L’ancien ministre des Finances Michel Sapin a dénoncé mercredi une « dramatisation » du gouvernement sur l’état des comptes publics, critiquant au passage les réformes fiscales et les mesures d’économies annoncées par Bercy, notamment pour le secteur de la Défense.

« Non, il n’y a pas de chèque en bois. Non, il n’y a pas de trou. Non, il n’y a pas de dépenses engagées et impayées. Tout ceci, ce sont des facilités de langage », a déclaré M. Sapin lors d’une audition devant la Commission des Finances de l’Assemblée nationale.

« Pourquoi cette dramatisation? Il y a quelque chose d’assez habituel », a ajouté l’ancien ministre, accusant le gouvernement de vouloir justifier la mise en oeuvre de « décisions difficiles » liées aux engagements de campagne du président de la République.

Dans son audit des finances publiques publié fin juin, la Cour des comptes avait fait état d’un dérapage de 4 à 5 milliards d’euros par rapport à la cible de 3% de déficit public, et accusé le gouvernement sortant d’avoir manqué de « sincérité » en construisant son budget 2017.

« Il n’y a aucune découverte dans le rapport de la Cour des comptes », a réagi Michel Sapin, minimisant par ailleurs le niveau du dérapage. « 4,5 milliards d’efforts pour faire face aux dépenses en cours d’année, c’est exactement dans l’épure habituelle », a-t-il assuré, se référant aux chiffres de 2015 (4 milliards) et 2016 (5,8 milliards).

L’ancien secrétaire d’Etat au budget Christian Eckert, également auditionné par les députés, a appelé pour sa part « les uns et les autres à avoir un peu d’humilité par rapport » à des chiffres de déficit qui ne sont à ce stade « que des prévisions ».

« Affirmer aujourd’hui de façon péremptoire qu’il va manquer 4 ou 8 milliards d’euros pour arriver à tel résultat est un exercice auquel il faut se livrer avec précaution », a-t-il mis en garde.

Sur France 2 mercredi matin, Michel Sapin avait qualifié d' »erreur » la forte diminution de 850 millions d’euros des crédits de la Défense annoncée par le gouvernement et dénoncé ses choix fiscaux, notamment la réforme de l’ISF.

« 850 millions c’est considérable. Et comme en plus on a compris que le surcoût des opérations extérieures devait être financé par le budget de la Défense, c’est plus d’un milliard de diminution de crédits de la Défense. Dans le contexte d’aujourd’hui, c’est une erreur », a déclaré ce proche de François Hollande.

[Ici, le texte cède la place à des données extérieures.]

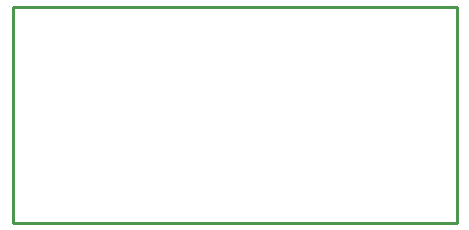
<source format=gbr>
G04 EAGLE Gerber X2 export*
%TF.Part,Single*%
%TF.FileFunction,Profile,NP*%
%TF.FilePolarity,Positive*%
%TF.GenerationSoftware,Autodesk,EAGLE,8.6.3*%
%TF.CreationDate,2019-05-09T14:54:00Z*%
G75*
%MOMM*%
%FSLAX34Y34*%
%LPD*%
%AMOC8*
5,1,8,0,0,1.08239X$1,22.5*%
G01*
%ADD10C,0.254000*%


D10*
X0Y0D02*
X375920Y0D01*
X375920Y182880D01*
X0Y182880D01*
X0Y0D01*
M02*

</source>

« L’autre endroit où ça va faire très mal, c’est au Quai d’Orsay, dans les crédits de l’aide au développement. 250 millions de moins. Là où justement nous avions accordé 250 millions de plus », c’est aussi « une erreur », a-t-il insisté.

Réagissant aux critiques de M. Sapin sur les crédits alloués à la Défense, le ministre des Comptes publics Gérald Darmanin a vu dans les propos de l’ancien locataire de Bercy un « aveu d’insincérité flagrant ».

Les 850 millions avaient été votés dans « la loi de finances » pour 2017, qu’il a lui-même « proposée au Parlement ». « Nous avons juste appliqué la loi de finances votée », élaborée par ses soins, a dit M. Darmanin devant la Commission des Finances.

Le ministre des Comptes publics a par ailleurs réaffirmé avoir dû procéder à des économies inédites à ce stade de l’année, en raison des sous-budgétisations de l’ancien gouvernement. « Jamais personne n’a fait 4,5 milliards d’euros d’économies », a-t-il répété.